* _Prompt_
From the records below, please repeat exactly the line that has "Server: William Long", the line that has "Friday, June 17 – Feria (St. Avitus, AbC)", and every line between them, and nothing else.

* _Material provided_
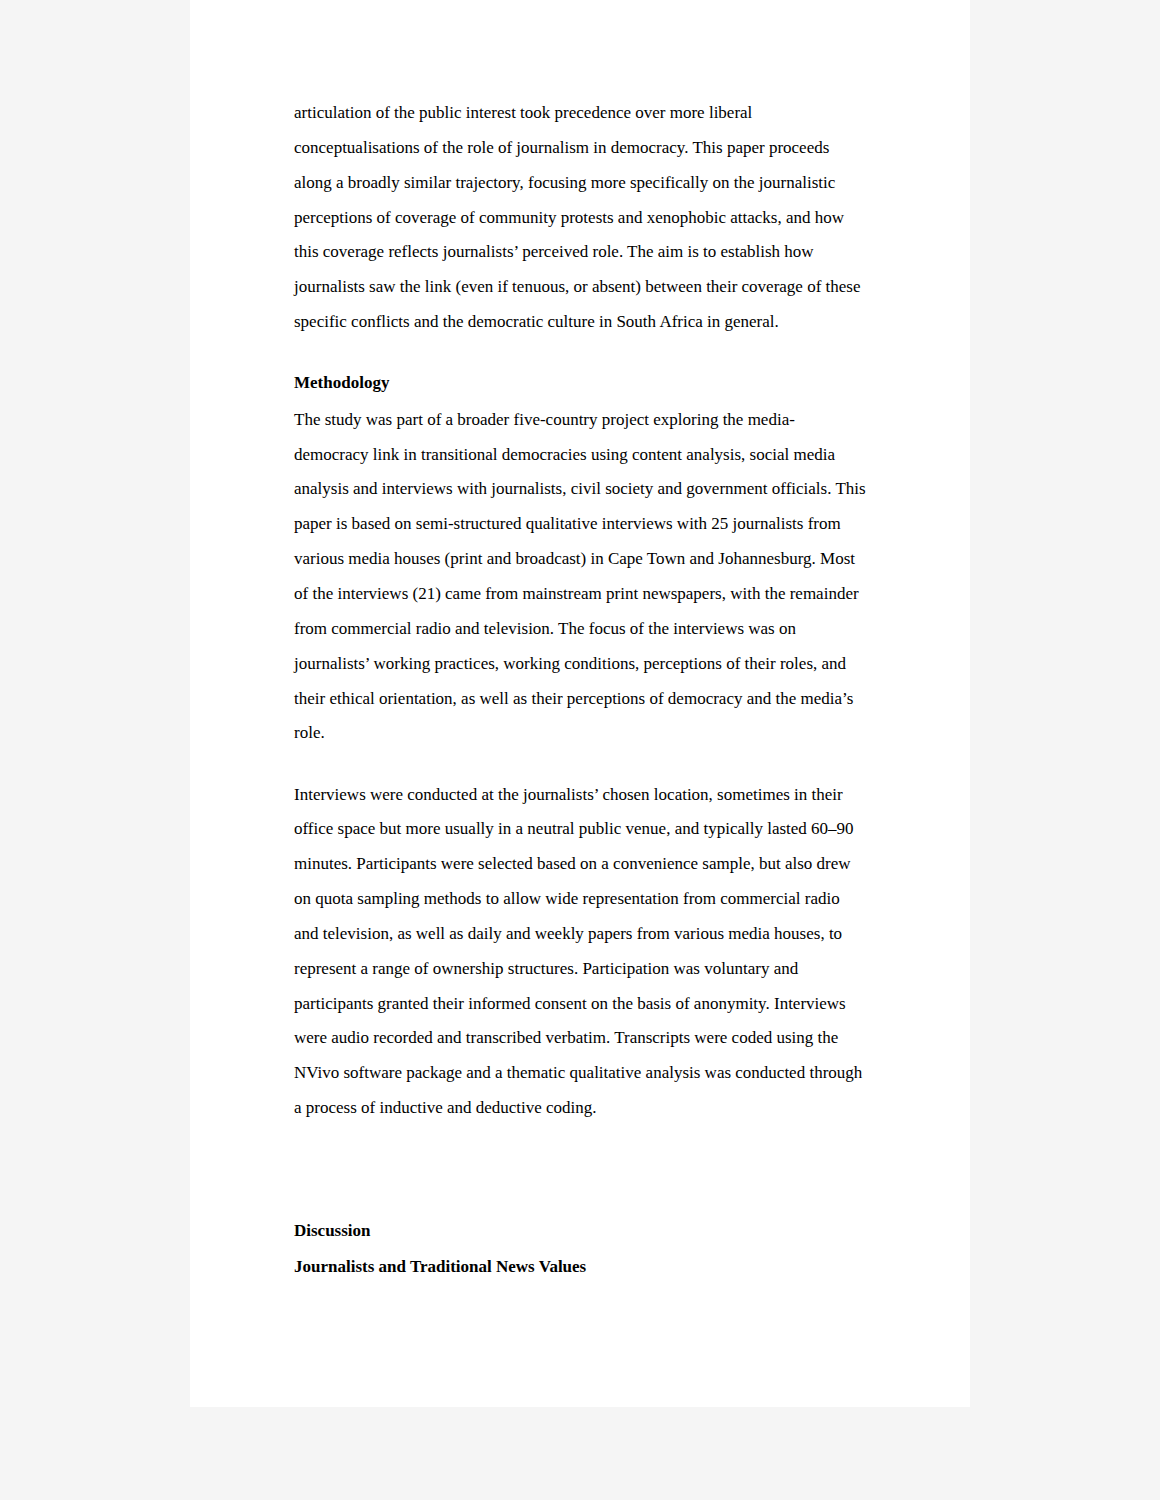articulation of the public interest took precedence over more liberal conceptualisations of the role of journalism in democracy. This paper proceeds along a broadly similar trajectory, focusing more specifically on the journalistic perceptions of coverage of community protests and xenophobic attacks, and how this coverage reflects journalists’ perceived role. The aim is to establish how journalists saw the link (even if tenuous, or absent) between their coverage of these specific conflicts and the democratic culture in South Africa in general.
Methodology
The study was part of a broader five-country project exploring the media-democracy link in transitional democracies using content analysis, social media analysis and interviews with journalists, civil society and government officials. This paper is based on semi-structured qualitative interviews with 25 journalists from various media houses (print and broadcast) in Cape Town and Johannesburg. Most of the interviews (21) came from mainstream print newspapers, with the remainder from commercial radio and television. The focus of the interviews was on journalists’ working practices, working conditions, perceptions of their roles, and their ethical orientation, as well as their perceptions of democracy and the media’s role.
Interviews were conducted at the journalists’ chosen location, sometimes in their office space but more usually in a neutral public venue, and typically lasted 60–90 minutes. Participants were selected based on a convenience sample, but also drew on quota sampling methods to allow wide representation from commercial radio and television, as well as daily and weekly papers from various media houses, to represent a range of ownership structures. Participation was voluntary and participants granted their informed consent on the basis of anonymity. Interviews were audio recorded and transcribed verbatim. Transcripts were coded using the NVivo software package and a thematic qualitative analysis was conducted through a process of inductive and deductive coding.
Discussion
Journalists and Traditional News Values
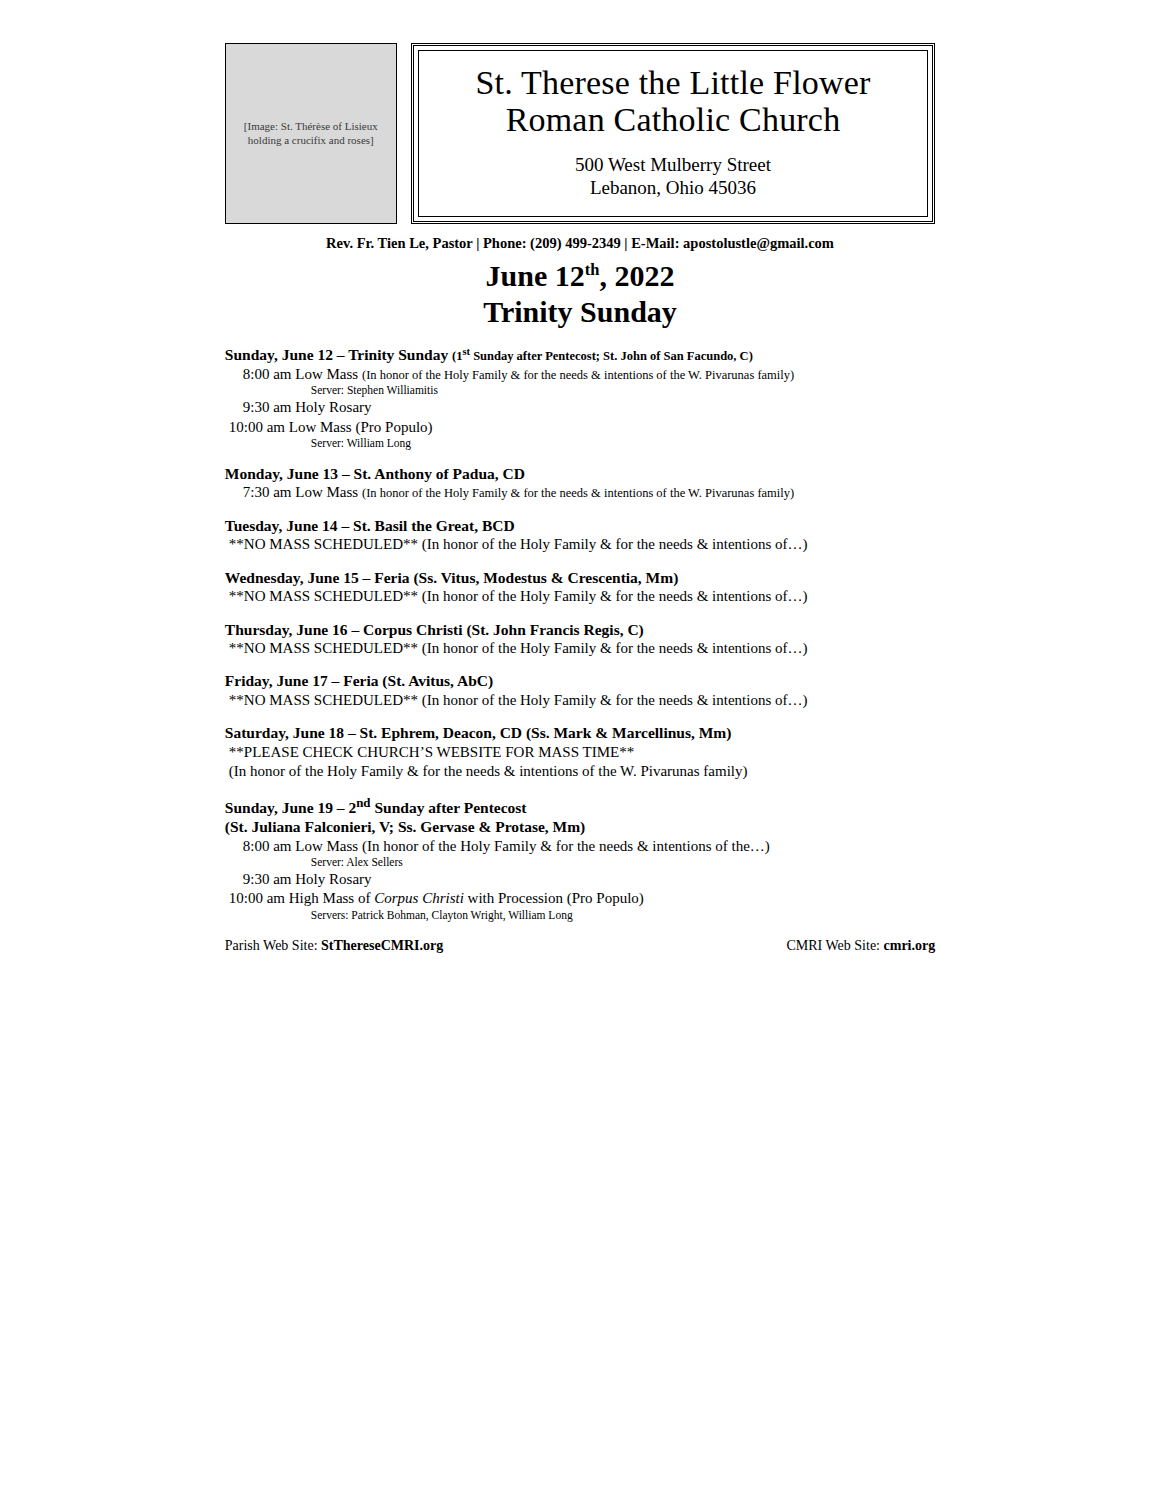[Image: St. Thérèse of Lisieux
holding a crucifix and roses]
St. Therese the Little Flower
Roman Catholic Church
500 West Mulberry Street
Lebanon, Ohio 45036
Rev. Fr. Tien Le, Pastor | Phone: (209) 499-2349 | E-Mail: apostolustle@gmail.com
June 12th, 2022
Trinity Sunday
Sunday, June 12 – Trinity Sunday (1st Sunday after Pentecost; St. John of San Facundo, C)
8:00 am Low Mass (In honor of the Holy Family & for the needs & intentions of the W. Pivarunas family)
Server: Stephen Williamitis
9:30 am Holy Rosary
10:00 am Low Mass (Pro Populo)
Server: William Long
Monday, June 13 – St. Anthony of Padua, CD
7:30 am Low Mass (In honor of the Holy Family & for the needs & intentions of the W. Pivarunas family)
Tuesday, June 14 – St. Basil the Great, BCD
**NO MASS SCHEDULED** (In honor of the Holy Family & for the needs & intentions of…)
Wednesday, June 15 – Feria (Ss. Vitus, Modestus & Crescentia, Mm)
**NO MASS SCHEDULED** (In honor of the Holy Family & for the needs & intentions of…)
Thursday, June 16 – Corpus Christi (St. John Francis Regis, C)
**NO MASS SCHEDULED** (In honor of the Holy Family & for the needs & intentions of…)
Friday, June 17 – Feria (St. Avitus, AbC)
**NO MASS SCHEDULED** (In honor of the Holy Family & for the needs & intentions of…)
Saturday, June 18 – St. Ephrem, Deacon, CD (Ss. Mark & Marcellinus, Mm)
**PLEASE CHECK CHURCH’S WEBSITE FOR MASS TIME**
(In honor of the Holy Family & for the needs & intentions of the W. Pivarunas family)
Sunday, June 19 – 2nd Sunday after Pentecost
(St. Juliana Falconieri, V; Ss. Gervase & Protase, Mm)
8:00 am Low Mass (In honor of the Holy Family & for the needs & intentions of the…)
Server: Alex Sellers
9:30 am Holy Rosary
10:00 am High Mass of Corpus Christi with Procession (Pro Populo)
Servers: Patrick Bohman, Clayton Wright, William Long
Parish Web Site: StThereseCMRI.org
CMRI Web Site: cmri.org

* _Exercise output_
Server: William Long
Monday, June 13 – St. Anthony of Padua, CD
7:30 am Low Mass (In honor of the Holy Family & for the needs & intentions of the W. Pivarunas family)
Tuesday, June 14 – St. Basil the Great, BCD
**NO MASS SCHEDULED** (In honor of the Holy Family & for the needs & intentions of…)
Wednesday, June 15 – Feria (Ss. Vitus, Modestus & Crescentia, Mm)
**NO MASS SCHEDULED** (In honor of the Holy Family & for the needs & intentions of…)
Thursday, June 16 – Corpus Christi (St. John Francis Regis, C)
**NO MASS SCHEDULED** (In honor of the Holy Family & for the needs & intentions of…)
Friday, June 17 – Feria (St. Avitus, AbC)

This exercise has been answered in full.